Tuesday 14 February 2012

The Sandwich of the Year



You shoved it into your face as a little kid and used it to soak up cheap beer in college, but now it's time to elevate your grilled cheese sandwich to grown-man territory. "Think of it as a blank canvas," says Thomas Keller, who serves a buttery Gruyère-and-brioche version at Bouchon Bakery in New York City. In other words, experiment. Once you upgrade from Kraft Singles and Wonder Bread, you'll realize there's nothing Keller can do to a grilled cheese that you can't. Just remember a few tricks: Use a low, even source of heat—too hot and the bread will burn before your Gruyère gets a chance to melt—and let the finished product rest for a minute, like you would a fresh-off-the-grill porterhouse. It's not 3 a.m. after a frat party, and patience, like a quality Gouda, is a sign of maturity.

• The French Evolution
Chef Thomas Keller, The French Laundry, Yountville, California, and Per Se, N.Y.C.
1 Tbsp. butter
2 slices brioche
2 oz. Gruyère, thinly sliced

• Southern Comfort
Chef Harrison Keevil, Brookville Restaurant, Charlottesville, Virginia
1 Tbsp. butter
2 slices rustic bread
3 thick slices high-quality pre-cooked bacon
3 thin slices Granny Smith apple
2 Tbsp. Duke's mayonnaise (optional)
2 oz. Swiss cheese or Gouda, thinly sliced

• The Crispy Caprese
Chef Terrance Brennan, Artisanal, N.Y.C.
1 Tbsp. butter
2 slices pagnotta (Italian country bread)
1 ripe tomato, sliced
Several sprigs fresh basil
3 oz. fresh burrata or mozzarella

Directions
1. "Take your cheese out of the refrigerator an hour ahead of time," says Keller. "It will melt more evenly that way. And use butter at room temperature."
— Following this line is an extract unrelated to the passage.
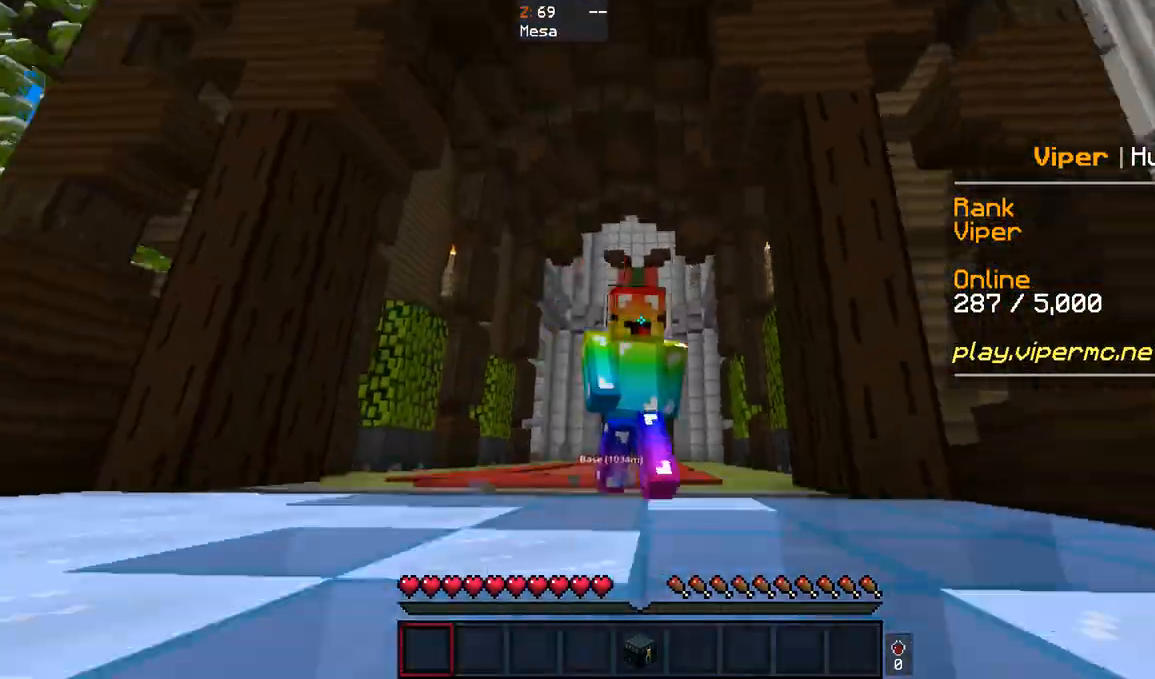
{"keys": [], "mouse": [], "events": [[67, "space", "down"], [267, "space", "up"], [267, "w", "up"], [300, "mouse_left", "up"]]}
2. Preheat the oven to 350.

3. Preheat an iron skillet over medium heat.

4. Assemble the sandwich on a plate. Butter the outside of the bread and place the non-cheese ingredients—bacon, basil, whatever—between 2 slices of cheese to keep the bread from sliding off.

5. Add 1/3 tablespoon of the butter to the skillet and cook to brown.

6. Lay the sandwich in the pan. "Pay attention," says Keller. "You're looking for a really crusty dark brown on this first side." This usually takes 1 1/2 minutes.

7. Flip, then cook for an additional 30 to 45 seconds.

8. Spread the remaining butter on the just-browned side, transfer the sandwich to a baking sheet, and place in the oven for a few minutes—how long you keep it in depends on how melty you like your cheese.

9. Pull out your masterpiece and let it sit for a minute before devouring.